L'ambiguïté du quotidien infirmier
L'Homme qui ne parle pas ...
Aujourd'hui, j'ai pu voir l'horreur humaine ou la détresse de la vie mise à nue.
Un homme d'une cinquantaine d'année, déchiré par sa récente séparation, s'est immolé avec de l'alcool à brûler.
Cet être, qui ne ressemble plus à un Homme, qui n'est plus vraiment vivant, qui n'est pas vraiment mort, était posé là, sur ce matelas face à moi. Brûlé à 98 % de sa surface corporelle tapissé par une peau cartonnée quelques fois noire, quelques fois jaune.
Rien ne semblait plus vivre en lui, si ce n'est cette monstrueuse cage thoracique venu nous défier à vouloir sans cesse se remplir puis se vider.. cet Homme respirait encore ...
Défiant toutes les lois d'éthique, j'ai assisté impassible à sa trachéotomie, les coups de scalpels ne faisant même plus saigner sa peau.
Mulder et Scully, les médecins ont réussi leurs gestes sans faille, et j'allais dire tout s'est malheureusement bien passé.
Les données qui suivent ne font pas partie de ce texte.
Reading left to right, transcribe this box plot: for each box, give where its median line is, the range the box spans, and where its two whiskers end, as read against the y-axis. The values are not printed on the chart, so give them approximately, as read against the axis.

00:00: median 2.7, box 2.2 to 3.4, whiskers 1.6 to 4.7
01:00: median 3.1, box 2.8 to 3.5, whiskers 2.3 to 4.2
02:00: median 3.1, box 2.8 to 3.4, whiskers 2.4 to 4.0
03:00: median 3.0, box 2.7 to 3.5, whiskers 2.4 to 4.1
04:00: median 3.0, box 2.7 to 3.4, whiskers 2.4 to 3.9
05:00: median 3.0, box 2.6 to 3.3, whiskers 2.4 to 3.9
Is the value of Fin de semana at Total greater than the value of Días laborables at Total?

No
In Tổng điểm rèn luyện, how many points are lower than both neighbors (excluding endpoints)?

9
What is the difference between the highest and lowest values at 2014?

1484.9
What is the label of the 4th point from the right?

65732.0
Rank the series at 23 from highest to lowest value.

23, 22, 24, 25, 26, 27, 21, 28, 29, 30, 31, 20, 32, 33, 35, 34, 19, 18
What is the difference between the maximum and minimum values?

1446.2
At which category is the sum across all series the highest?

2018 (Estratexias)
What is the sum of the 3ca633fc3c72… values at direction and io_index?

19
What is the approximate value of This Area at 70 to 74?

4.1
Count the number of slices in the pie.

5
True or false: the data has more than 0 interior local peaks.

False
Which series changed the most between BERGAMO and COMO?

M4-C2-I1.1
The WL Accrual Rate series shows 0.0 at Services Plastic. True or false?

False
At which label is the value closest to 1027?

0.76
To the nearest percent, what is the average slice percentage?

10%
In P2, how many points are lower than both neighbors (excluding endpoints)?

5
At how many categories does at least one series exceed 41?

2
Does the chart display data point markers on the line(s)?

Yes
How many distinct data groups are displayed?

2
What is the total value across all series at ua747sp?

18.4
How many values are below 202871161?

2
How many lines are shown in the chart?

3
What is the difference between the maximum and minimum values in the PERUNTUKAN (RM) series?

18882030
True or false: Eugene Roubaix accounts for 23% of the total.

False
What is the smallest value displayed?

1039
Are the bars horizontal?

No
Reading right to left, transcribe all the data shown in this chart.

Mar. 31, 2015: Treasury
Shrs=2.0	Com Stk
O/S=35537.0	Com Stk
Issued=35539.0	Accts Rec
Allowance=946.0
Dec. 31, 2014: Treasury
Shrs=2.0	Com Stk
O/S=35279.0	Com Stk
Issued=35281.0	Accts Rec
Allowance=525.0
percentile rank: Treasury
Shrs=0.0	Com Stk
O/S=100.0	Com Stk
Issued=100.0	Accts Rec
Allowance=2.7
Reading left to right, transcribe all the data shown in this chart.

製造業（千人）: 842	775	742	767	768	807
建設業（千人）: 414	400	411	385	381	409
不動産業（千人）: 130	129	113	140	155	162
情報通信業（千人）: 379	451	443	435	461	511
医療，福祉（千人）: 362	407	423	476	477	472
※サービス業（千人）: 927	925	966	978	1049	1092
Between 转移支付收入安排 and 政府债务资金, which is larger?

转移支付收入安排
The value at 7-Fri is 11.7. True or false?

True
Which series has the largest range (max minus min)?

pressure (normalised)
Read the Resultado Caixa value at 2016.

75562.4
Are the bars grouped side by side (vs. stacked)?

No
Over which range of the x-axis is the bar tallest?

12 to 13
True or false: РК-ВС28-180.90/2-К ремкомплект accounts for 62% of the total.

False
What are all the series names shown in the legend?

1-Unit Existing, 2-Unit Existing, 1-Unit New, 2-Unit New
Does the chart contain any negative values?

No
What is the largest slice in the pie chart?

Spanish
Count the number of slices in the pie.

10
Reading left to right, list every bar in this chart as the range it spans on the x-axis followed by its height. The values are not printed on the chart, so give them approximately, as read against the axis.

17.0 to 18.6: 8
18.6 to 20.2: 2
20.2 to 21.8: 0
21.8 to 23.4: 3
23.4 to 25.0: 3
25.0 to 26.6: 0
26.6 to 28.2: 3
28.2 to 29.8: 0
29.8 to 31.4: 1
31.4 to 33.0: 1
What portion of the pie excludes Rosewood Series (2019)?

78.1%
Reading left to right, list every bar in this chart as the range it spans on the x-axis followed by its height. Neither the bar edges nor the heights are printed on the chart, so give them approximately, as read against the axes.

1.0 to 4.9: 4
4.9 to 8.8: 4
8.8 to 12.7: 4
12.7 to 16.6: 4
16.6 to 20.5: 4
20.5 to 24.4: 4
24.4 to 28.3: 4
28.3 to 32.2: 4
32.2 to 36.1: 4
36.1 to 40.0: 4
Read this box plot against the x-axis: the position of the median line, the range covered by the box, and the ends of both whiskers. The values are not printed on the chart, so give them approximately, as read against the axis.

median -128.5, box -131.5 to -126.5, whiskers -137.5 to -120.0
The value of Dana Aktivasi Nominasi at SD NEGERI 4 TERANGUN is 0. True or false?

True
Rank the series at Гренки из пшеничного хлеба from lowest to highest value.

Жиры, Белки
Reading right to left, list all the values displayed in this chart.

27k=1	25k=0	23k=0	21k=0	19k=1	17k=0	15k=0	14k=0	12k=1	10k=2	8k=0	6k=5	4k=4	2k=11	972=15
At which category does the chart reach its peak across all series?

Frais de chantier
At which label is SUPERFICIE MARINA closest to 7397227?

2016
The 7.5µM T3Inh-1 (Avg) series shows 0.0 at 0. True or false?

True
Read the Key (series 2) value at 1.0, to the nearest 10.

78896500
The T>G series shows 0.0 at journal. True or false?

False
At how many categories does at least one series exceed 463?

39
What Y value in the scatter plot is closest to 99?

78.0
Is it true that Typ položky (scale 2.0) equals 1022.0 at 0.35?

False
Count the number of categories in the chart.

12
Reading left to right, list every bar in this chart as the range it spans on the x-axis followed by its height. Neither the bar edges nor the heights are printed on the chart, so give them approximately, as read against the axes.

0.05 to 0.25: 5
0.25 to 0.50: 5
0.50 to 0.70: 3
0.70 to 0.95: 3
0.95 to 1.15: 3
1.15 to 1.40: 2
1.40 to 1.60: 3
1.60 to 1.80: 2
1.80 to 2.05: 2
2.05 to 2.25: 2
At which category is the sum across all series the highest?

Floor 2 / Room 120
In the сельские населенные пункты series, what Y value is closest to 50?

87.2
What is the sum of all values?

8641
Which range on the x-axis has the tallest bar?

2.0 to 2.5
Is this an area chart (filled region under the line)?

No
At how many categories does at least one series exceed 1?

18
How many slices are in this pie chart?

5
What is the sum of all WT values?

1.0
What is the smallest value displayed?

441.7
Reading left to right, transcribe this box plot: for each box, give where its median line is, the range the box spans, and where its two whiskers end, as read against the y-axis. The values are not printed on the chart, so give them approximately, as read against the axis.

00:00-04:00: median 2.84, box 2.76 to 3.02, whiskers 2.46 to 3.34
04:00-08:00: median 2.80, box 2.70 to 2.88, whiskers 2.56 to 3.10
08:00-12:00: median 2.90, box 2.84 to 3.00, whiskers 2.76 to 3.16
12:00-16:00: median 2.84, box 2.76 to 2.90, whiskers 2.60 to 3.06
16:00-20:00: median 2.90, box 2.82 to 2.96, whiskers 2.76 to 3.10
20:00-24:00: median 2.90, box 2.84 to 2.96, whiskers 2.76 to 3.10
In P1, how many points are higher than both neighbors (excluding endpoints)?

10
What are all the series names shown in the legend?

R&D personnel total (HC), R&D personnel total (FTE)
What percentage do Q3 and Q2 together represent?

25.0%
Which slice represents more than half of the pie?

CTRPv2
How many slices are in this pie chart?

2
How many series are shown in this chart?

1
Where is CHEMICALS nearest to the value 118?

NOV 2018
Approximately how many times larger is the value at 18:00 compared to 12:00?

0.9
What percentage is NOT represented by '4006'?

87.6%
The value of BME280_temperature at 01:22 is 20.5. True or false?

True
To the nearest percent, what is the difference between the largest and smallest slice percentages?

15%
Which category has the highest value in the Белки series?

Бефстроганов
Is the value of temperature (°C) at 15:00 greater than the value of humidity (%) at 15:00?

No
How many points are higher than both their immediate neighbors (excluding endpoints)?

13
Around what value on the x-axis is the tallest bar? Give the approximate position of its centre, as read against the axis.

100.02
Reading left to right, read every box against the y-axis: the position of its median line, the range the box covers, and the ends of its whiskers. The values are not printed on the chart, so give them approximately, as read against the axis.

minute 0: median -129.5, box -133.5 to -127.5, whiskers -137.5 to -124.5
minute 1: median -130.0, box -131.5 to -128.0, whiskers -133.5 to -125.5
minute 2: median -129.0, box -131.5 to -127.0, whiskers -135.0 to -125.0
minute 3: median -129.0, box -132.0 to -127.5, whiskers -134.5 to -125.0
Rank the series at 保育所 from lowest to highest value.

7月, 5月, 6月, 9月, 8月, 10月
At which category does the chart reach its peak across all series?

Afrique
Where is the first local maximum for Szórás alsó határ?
Je déteste ce service de grands brulés.
Pas de fenêtre, pas d'air pur, pas de lumière, tous habillés en bleu, la couleur du froid dans ces box où la température avoisine les 41°.
Je ne suis pas Dieu, je ne suis pas médecin, il y a probablement une multitude de raison qui ont conduit ces bac+12 à garder cet Homme en vie, je n'ai pas les réponses à tout, mais quelques fois il serait utile de nous demander notre point de vue sur la prise en charge de ces personnes ou simplement nous expliquer pourquoi ils ont décidé cette prise en charge, à nous, infirmières, qui vivons au quotidien avec ces hommes, ces femmes, en désespoir si profond qu'ils décident de s'enlever la chose la plus importante au monde : la vie en eux.